Only if you rely on the client's resolver caching implementation, which we don't. Docker networking guarantees that a given hostname lookup by a given container in a given service discovery scope will always return the same IP. In that configuration, using DNS is a robust fit for production.
Believe it or not, Docker is built by people who have actual operational experience :)
> Docker networking guarantees that a given hostname lookup by a given container in a given service discovery scope will always return the same IP. In that configuration, using DNS is a robust fit for production.
I really wish there was more technical documentation on this "feature", which would make actual discussions about this much more productive, as opposed to what amounts to "trust me" with an appeal to authority.
As it stands now, there's not enough technical documentation about this feature available to make intelligent decisions about whether this really is a "robust fit for production".
> Believe it or not, Docker is built by people who have actual operational experience :)
I believe in track records, and Docker's hasn't been too great so far. From "not our problem" responses to issues like devicemapper version differences (on major OSes, no less), to the fact that I had to automate the cleanup of orphaned mounts after stopping containers, to non-backwards compatible releases with major core re-writes every other month, to containers which are quite literally unkillable without a host restart; Docker's track record is pretty poor.

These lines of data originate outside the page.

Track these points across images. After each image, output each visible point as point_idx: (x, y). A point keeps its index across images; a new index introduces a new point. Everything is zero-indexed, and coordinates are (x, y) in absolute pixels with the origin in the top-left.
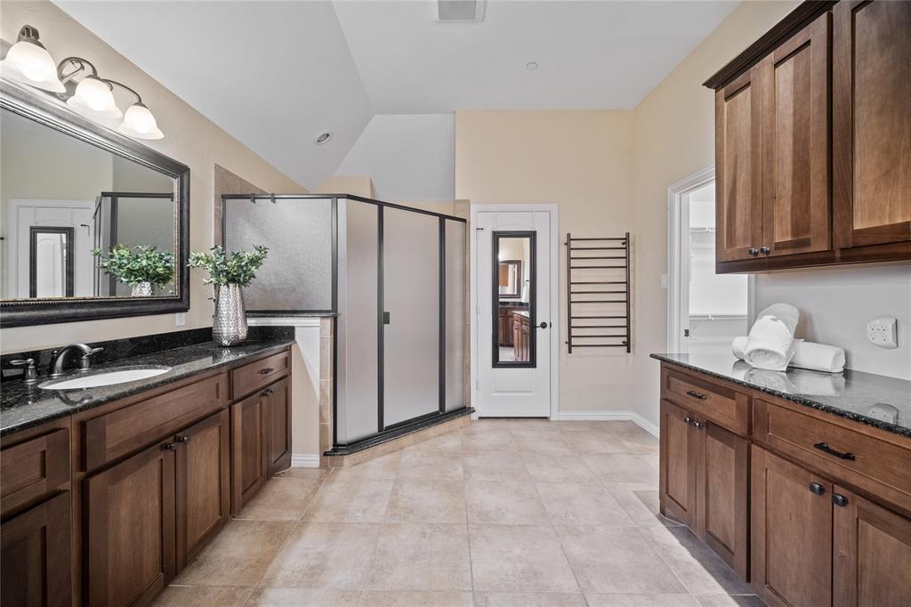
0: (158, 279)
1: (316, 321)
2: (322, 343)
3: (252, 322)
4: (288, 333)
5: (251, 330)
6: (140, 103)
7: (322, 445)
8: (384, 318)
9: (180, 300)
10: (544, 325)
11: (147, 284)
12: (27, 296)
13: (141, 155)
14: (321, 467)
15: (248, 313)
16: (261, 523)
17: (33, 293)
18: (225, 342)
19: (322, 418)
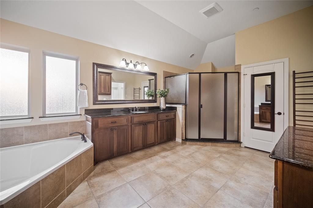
0: (152, 96)
1: (181, 106)
2: (182, 111)
3: (167, 105)
4: (175, 109)
5: (167, 107)
6: (146, 65)
7: (182, 138)
8: (200, 106)
9: (155, 100)
10: (279, 114)
11: (151, 97)
12: (143, 99)
13: (147, 74)
14: (182, 143)
15: (166, 103)
16: (163, 147)
17: (144, 99)
18: (162, 109)
19: (182, 131)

I've used it in production, and the benefits barely outweighed the pain of attempting to manage it.
> a given hostname lookup by a given container in a given service discovery scope will always return the same IP
Did you mean this to cover the situation where N containers have registered the same name? I thought Docker DNS returned all such results in random order.
Given that, if one of those containers goes offline and Java has cached its address, you have the problem the parent was alluding to.
That's incorrect. You are describing DNS-based load-balancing, which would indeed rely on the container's resolver implementation. But Docker doesn't do that. Instead it always resolves the service name to the same IP, which is load-balanced by IPVS. That way even the world's crappiest dns caching implementation will still be handled properly.
So when I said that Docker doesn't rely on the container's DNS resolver, I really meant it. We have seen in past lives the consequences of "DNS abuse" and have been careful to avoid it.
Docker 1.12 built-in load-balancing supports both VIP based LB using IPVS and also DNS-RR and it is configurable per-service. VIP based LB is the default though. All of these will be fully documented shortly.
Not all use of DNS is the same. If you're attempting service discovery over DNS and need a timely response on changes, any form of caching behavior that does not conform to the specs is going to cause you a headaches when you need it to work most in production.
For example, I'd never want to implement service discovery via DNS in Java, which ignores expiration times and caches queries according to its own settings. I've also seen some server configurations which result in every gethostbyname call to a fully recursive query against DNS.